* **What you are asked to do**:
Count the lines below that contain the word "street", and state only that number.

+++ Input +++

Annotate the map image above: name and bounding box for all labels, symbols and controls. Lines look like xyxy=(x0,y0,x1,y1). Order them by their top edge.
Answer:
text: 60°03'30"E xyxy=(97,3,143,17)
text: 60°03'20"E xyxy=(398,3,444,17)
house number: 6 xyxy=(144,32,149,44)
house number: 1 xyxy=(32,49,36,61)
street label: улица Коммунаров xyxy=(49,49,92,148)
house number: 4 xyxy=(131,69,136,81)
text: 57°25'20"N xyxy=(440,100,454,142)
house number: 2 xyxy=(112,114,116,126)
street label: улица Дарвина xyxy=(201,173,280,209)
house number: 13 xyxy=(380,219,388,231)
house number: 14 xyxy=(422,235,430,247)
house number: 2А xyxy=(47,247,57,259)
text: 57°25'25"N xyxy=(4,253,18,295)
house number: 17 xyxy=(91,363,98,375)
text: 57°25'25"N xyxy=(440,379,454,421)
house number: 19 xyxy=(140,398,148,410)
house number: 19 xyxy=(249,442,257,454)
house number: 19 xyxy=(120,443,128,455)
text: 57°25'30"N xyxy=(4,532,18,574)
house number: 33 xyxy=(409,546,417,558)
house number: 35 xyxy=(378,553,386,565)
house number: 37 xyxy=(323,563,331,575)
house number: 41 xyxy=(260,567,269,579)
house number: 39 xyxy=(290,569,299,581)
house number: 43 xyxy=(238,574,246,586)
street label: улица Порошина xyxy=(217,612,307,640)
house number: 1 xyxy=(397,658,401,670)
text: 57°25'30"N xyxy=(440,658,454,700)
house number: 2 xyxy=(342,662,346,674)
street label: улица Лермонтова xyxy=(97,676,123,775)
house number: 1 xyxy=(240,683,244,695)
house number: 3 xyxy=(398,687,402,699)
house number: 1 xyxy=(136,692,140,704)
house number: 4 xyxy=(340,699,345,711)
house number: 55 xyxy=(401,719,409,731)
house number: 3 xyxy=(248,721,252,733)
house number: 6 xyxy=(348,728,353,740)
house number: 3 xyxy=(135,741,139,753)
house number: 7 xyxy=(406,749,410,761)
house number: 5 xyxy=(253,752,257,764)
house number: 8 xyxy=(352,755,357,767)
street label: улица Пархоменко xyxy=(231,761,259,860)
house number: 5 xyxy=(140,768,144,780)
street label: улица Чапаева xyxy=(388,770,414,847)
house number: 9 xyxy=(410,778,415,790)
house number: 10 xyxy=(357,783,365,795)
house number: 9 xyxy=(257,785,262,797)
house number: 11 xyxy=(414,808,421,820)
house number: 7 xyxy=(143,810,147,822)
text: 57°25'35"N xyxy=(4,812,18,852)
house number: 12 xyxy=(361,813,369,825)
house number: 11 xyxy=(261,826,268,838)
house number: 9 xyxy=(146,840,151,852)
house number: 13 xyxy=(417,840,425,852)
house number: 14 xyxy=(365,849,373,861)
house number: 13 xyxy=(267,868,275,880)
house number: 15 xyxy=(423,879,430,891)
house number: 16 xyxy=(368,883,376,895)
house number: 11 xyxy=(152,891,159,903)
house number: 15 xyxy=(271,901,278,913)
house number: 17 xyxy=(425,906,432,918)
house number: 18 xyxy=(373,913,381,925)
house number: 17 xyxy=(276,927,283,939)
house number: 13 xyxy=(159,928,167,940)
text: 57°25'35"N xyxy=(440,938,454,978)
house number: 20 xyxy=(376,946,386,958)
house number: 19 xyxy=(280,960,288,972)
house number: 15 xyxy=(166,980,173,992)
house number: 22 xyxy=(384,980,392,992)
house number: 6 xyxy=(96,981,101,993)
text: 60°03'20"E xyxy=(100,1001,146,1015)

+++

* **Exercise response**:
6